There are several direct and indirect ways in which T cells could enhance the anti-bacterial capabilities of neutrophils. However it is not yet clear out which molecule or cytokine produced by T cells is involved in the phagocytic action and viability sustaining activity of neutrophils. The aim of this study was about a factor, which produced by the phytohaemagglutinin(PHA)-stimulated T cells, may control those neutrophil actions. Human peripheral blood T cells and neutrophils were isolated by Ficoll-paque density sedimentation from heparinized blood of healthy adult donors. The purity of these cells were more than 90%. T cells were stimulated in various dose(0.1-10gg/ml) of PHA for various times of incubation(0-3 days), and then PHA-stimulated T cell conditioned medium was collected in order to find an optimal dose and incubation time for the neutrophil viability. It was found out that 1,ug/ml of PHA in 12 hours incubation was maximal effective condition for the neutrophil sustaining viability. The effects of PHA-stimulated T cell conditioned medium(TCM) on the neutrophils were used for the comparison with PHA-nonstimulated TCM or enriched medium alone. Neutrophil sustaining viability with PHA-stimulated TCM for 24 hours incubation was significantly higher than other groups (80 ± 10 vs 25 ±15 vs 13 ± 9; p <0.01).

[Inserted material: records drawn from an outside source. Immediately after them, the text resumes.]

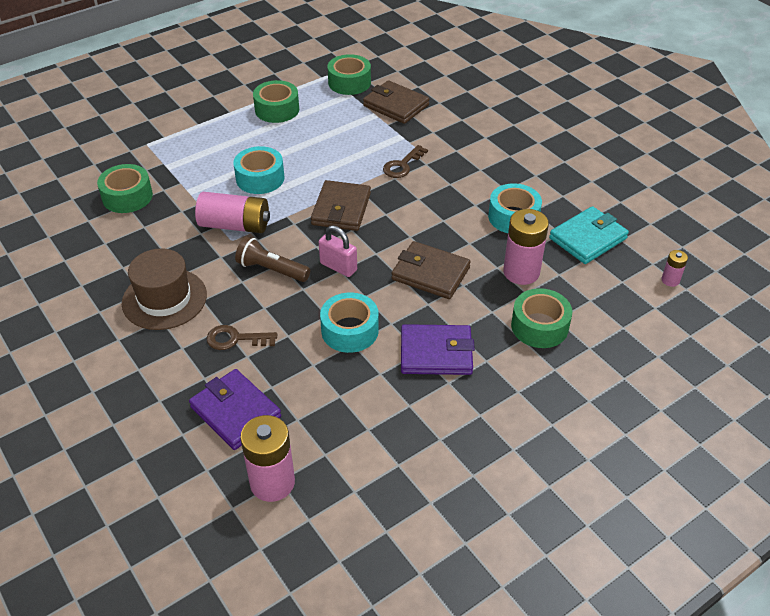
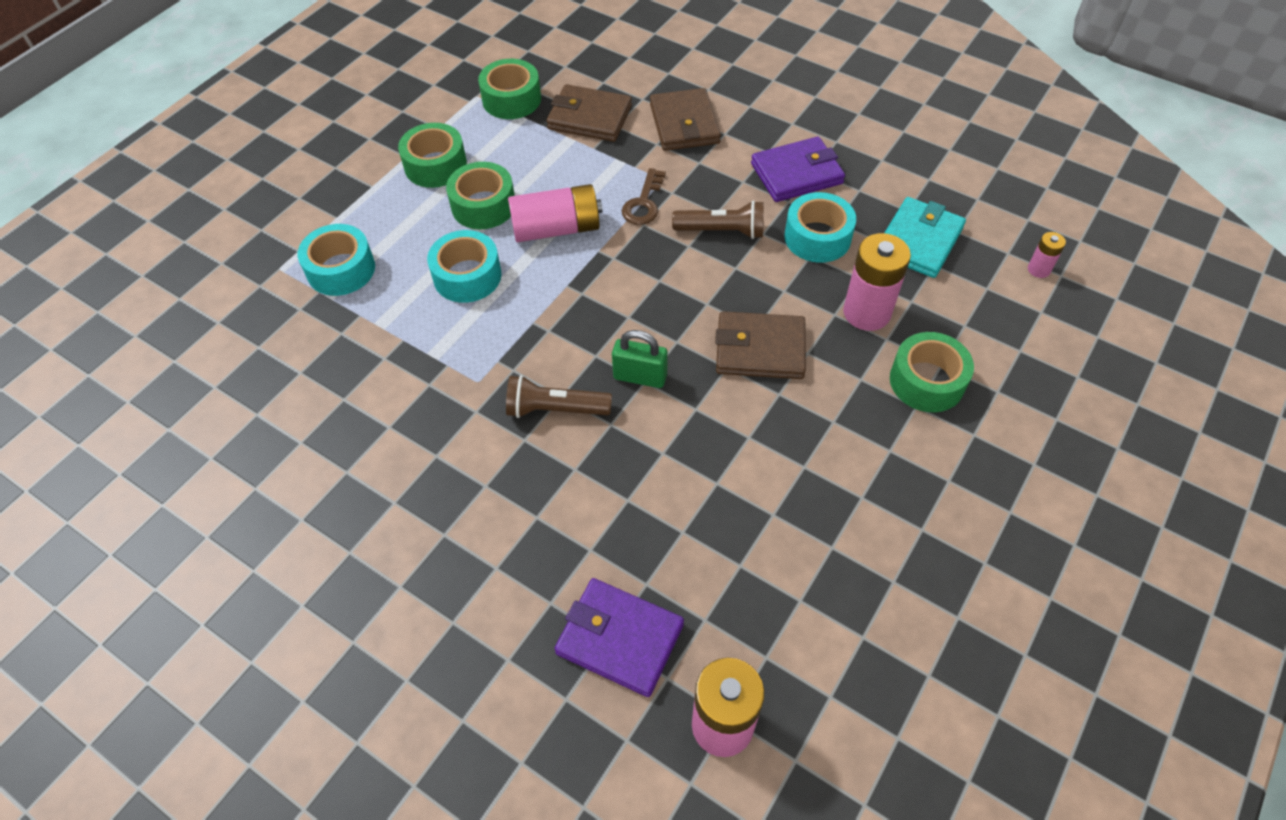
camera: 20 degrees left, 10 degrees up
(127, 197) = (295, 359): green tape -> green tape (483, 205)
(164, 299) = (432, 501): brown hat -> none
(235, 225) = (470, 358): pink battery -> pink battery (556, 229)
(235, 339) = (562, 529): brown key -> none
(338, 267) = (640, 377): pink padlock -> green padlock
(341, 209) = (599, 290): brown wallet -> brown wallet (684, 124)
(350, 330) = (703, 465): turquoise tape -> turquoise tape (341, 269)
(436, 353) = (826, 461): purple wallet -> purple wallet (796, 174)
(447, 196) = (722, 231): none -> brown flashlight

The superoxide prodution from neutrophils with PHA-stimulated TCM for 24 hours incubation were also significantly higher than other groups(25±4 vs 11±4 vs 7±5; p <0.01). In the leukotriene C4 (LTC4) release, neutrophils with PHA-stimulated TCM for 24 hours incubation were different from other group (105 ± 20 vs 65 ±1O vs 25 ± 32 ; p <0.01), and unlikely other parameters the cells with PHA-nonstimulated TCM was different from the cells with enriched medium alone(65 -1:10 vs 25-± 32; p<0.05). In two dimension electrophoresis it was shown that PHA-stimulated T cells enhanced three proteins(66kD, 60kD, 45kD) and diminished one(40kD) in the production and/or release of proteins in comparison with PHA-nonstimulated T cells. These data suggest that these proteins from the PHA-stimulated T cells might be involved in the phagocytic actions of neutrophils.